Cleaner, greener, safer, livelier, more welcoming to visitors. Those words best describe the ambitions of the improvement district, known as the DID. Begun in July 2009, the DID is a public-private collaboration paid for by extra property taxes levied on businesses within a 120-block zone of the city’s core.
Hundreds of similar partnerships have arisen across the country in recent years as older downtowns struggle to remain relevant in the face of mass retail departures, persistent challenges to public safety and civility, crumbling infrastructure, and, paradoxically, booming, often affluent residential populations with expectations beyond the reach of many city budgets.
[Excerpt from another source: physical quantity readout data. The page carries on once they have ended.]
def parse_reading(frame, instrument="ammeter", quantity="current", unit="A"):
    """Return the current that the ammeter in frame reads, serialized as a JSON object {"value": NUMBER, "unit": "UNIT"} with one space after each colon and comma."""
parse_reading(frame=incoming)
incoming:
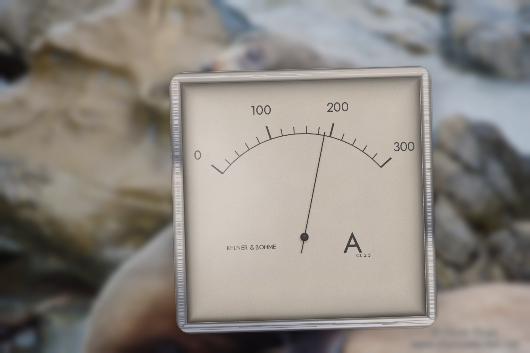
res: {"value": 190, "unit": "A"}
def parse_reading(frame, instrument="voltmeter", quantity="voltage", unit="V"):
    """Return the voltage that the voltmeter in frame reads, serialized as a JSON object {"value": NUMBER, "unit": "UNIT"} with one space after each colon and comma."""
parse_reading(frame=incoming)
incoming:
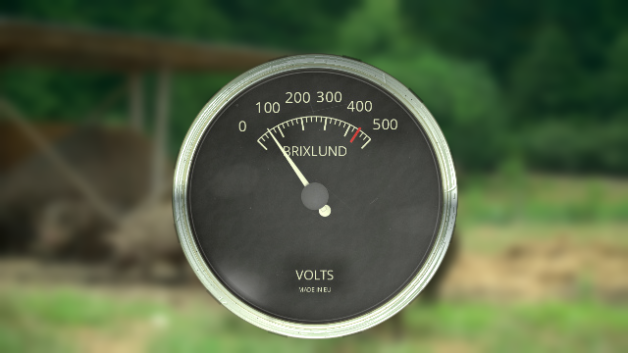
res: {"value": 60, "unit": "V"}
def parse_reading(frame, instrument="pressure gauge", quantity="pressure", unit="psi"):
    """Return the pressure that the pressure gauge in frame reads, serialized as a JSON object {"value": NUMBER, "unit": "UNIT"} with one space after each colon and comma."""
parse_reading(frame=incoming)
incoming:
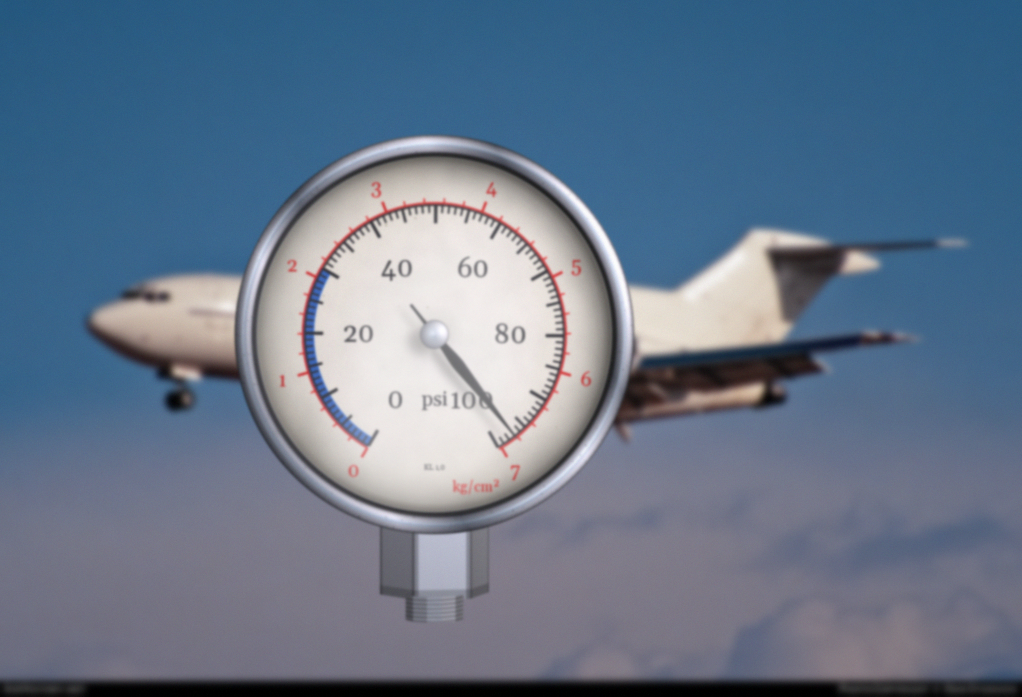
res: {"value": 97, "unit": "psi"}
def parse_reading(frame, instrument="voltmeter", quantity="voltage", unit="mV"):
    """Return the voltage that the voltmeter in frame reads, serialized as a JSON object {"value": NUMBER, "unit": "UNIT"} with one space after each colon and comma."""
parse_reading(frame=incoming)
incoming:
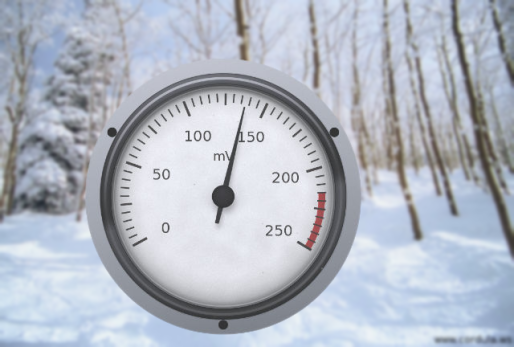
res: {"value": 137.5, "unit": "mV"}
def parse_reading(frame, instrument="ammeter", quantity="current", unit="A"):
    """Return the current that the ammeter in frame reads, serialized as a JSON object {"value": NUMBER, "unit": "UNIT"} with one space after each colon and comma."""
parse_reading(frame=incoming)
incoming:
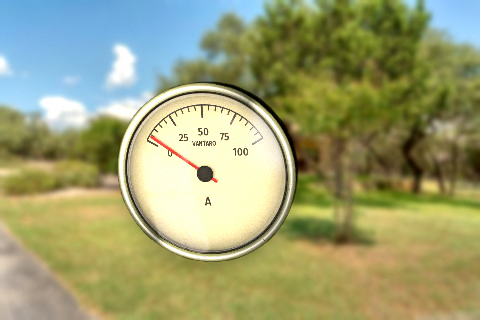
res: {"value": 5, "unit": "A"}
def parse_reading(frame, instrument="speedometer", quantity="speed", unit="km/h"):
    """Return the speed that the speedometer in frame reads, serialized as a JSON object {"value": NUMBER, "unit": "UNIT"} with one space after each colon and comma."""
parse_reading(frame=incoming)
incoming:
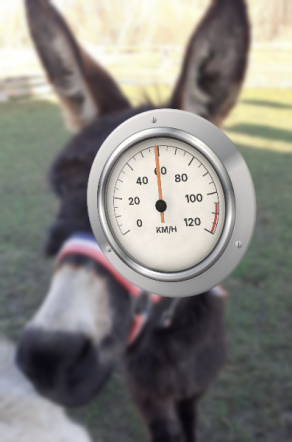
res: {"value": 60, "unit": "km/h"}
Such was the case in Minneapolis where civic and business leaders saw clearly the benefit of trying to keep an attractive, competitive metro center despite the ambivalence of neighborhood constituencies. The results after 10 years, while not perfect, leave the city core in far better relative condition.
Streets are cleaner than they would have been otherwise, thanks to frequent power-washing and trash removal. Since 2009, DID ambassadors have collected 316,000 loads of trash, removed 51,300 graffiti tags, planted and maintained 167,000 plants and trees, and offered directions and friendly advice to more than a million pedestrian visitors. “They’ve become the face of our city,” said Steve Cramer, president and CEO of the business-led Downtown Council.
Meanwhile, DID workers help with hundreds of events, large and small, from pop-up markets and street performances to the Super Bowl and Final Four. Perhaps their most critical focus is public safety. Ambassadors provide extra sets of eyes and ears for the police, both on the streets and at the downtown precinct’s command center. Violent crime, despite spikes in 2016 and this past spring, has declined downtown over the last decade.
Despite successes, the DID faces big challenges. Homelessness and its root causes are on display daily. Livability offenses are on the upswing since the city decided in 2015 to officially tolerate (some would say encourage) panhandling, loitering, lurking and spitting as freedoms of expression and assembly. As the police retreated, the DID formed “livability teams” of social workers that try as best they can to coax troubled people off the streets toward proper services (food, shelter, mental health and drug treatment, etc.). More than 16,000 such contacts have been made since 2016, but incidents persist. The problem, Cramer explained, is that uncivil behavior no longer brings consequences. He favors a broader approach that combines enforcement with social service.
Greening is another concern. The DID planted 3,000 trees over the last three years, but survival rates are poor as the city struggles to establish the leafy canopy it wants. A tree laboratory, several demonstration projects and advice from other northern cities with more successful greening programs may help in finding a winning formula. Other frustrations — like the endless road construction projects that confound drivers and the refusal of legislators to fund adequate transit options — are out of the district’s scope.
Still, downtown Minneapolis owes much to the improvement district, given the DID’s challenges and its rather modest budget ($6.9 million this year). Corny as it seems, its greatest value might be the dedication and friendly faces of its ambassadors. They convey an important message to downtown’s workers, residents, visitors and potential investors: Somebody cares. And caring cultivates confidence, which helps explain how downtown, despite its shortcomings, landed 90 new companies over the last decade and upped its residential population by 67%.